In Slade’s hand, a coiled whip. He opens his grip so that its length unravels. He shakes his wrist one way, then the other, making it dance, its tip a fanged barb. He takes a few steps back, gauging the distance between him and the man. Then draws back his arm and casts the whip forward. It seems to pause a moment in a dark parabola — before sinking, darting in to strike. The crack gets mixed up with the scream. The man falls into the pole, hugging it. A winged flap of skin opens across his back. From it blood sleeves.

The whip lashes again and again and again. Eventually flesh gives way to the white nubs of vertebrae. Slade loops the whip in his hand and once again surveys the crowd. His eyes are lost to piggish folds of flesh that turn down their corners, but Ella feels certain his gaze follows her when she hurries away, back to the museum.

This would be a good time to have parents. Someone to turn to in a bad time, ask for help, a hug, a meal. Though Lewis would never think of himself in this way, he was her guardian, the one who years ago snuck up beside her in the west wing and startled her when he said, “You’re under this roof more than anyone but me.”

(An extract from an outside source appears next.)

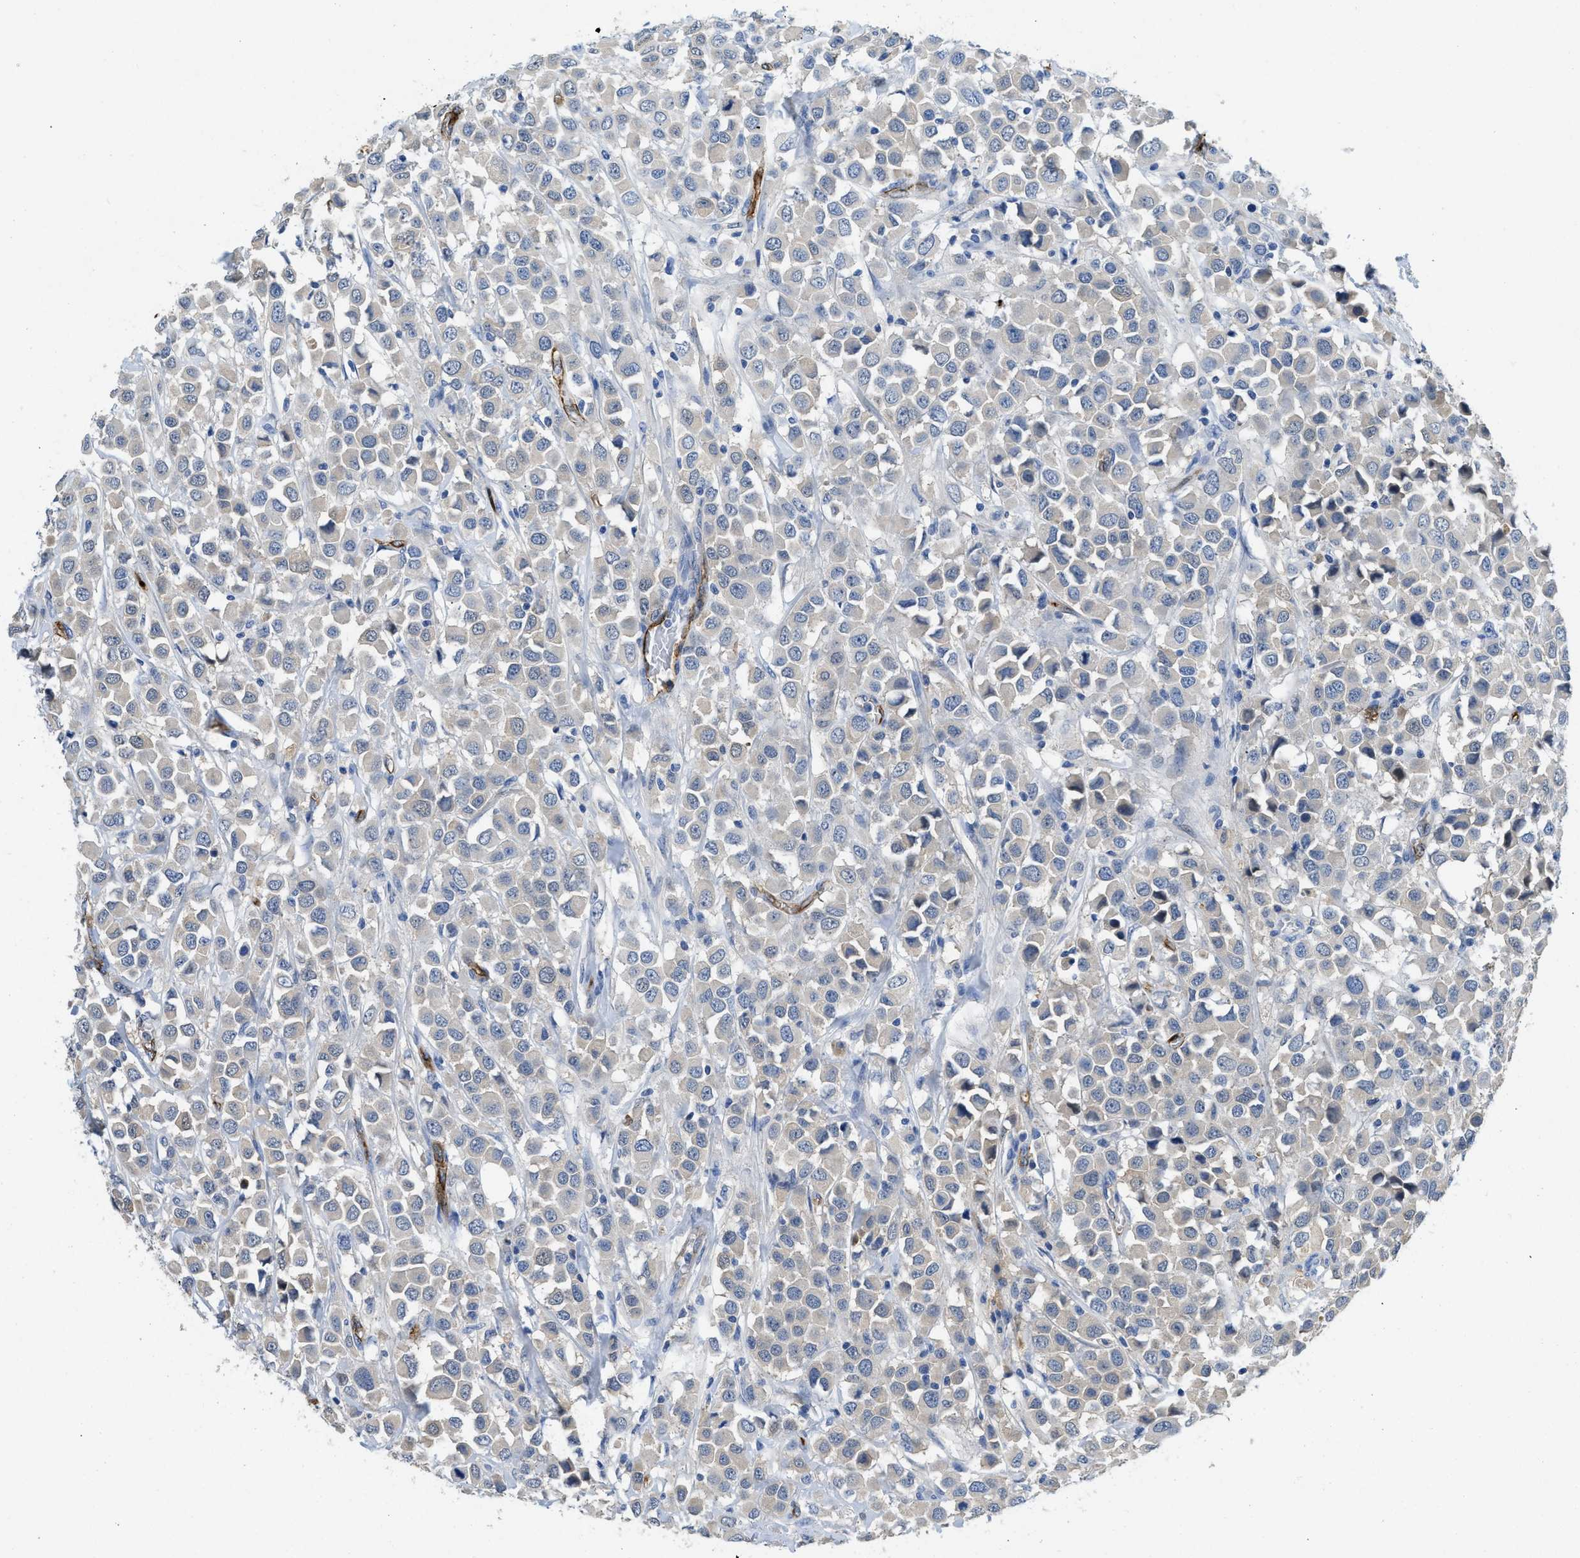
{"staining": {"intensity": "weak", "quantity": "<25%", "location": "cytoplasmic/membranous"}, "tissue": "breast cancer", "cell_type": "Tumor cells", "image_type": "cancer", "snomed": [{"axis": "morphology", "description": "Duct carcinoma"}, {"axis": "topography", "description": "Breast"}], "caption": "Human breast cancer stained for a protein using immunohistochemistry displays no positivity in tumor cells.", "gene": "SPEG", "patient": {"sex": "female", "age": 61}}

Vagrant children were as common as rats, and she was one of them, living in the Fourth Ward, in the pantry of the kitchen of a brothel. She came to the museum nearly every day — it was her way of forgetting. She could think of nothing to say to Lewis in response except, “I’m sorry.”

His hands were behind his back, the posture of a scholar. “You should be,” he said, looming over her. “You haven’t earned your rent.”

She flinched when his hands shot from behind his back — she thought he would strike her. But he held a feather duster. He shoved it into her chest, with a puff of motes, and told her to get to work immediately.

She did, and since then she has never really stopped working. She feared him at first. The thin-lipped expression. The words fired from his mouth like poison-tipped darts. The impossible mechanics of the owl and other inventions he sometimes tested out: a steam-powered bicycle, a lantern that never extinguished, a multi-lens set of glasses that could alternately study the moon or an amoeba. But then she discovered how frail and incompetent he was in human affairs, and in that recognition of weakness she gained power over him.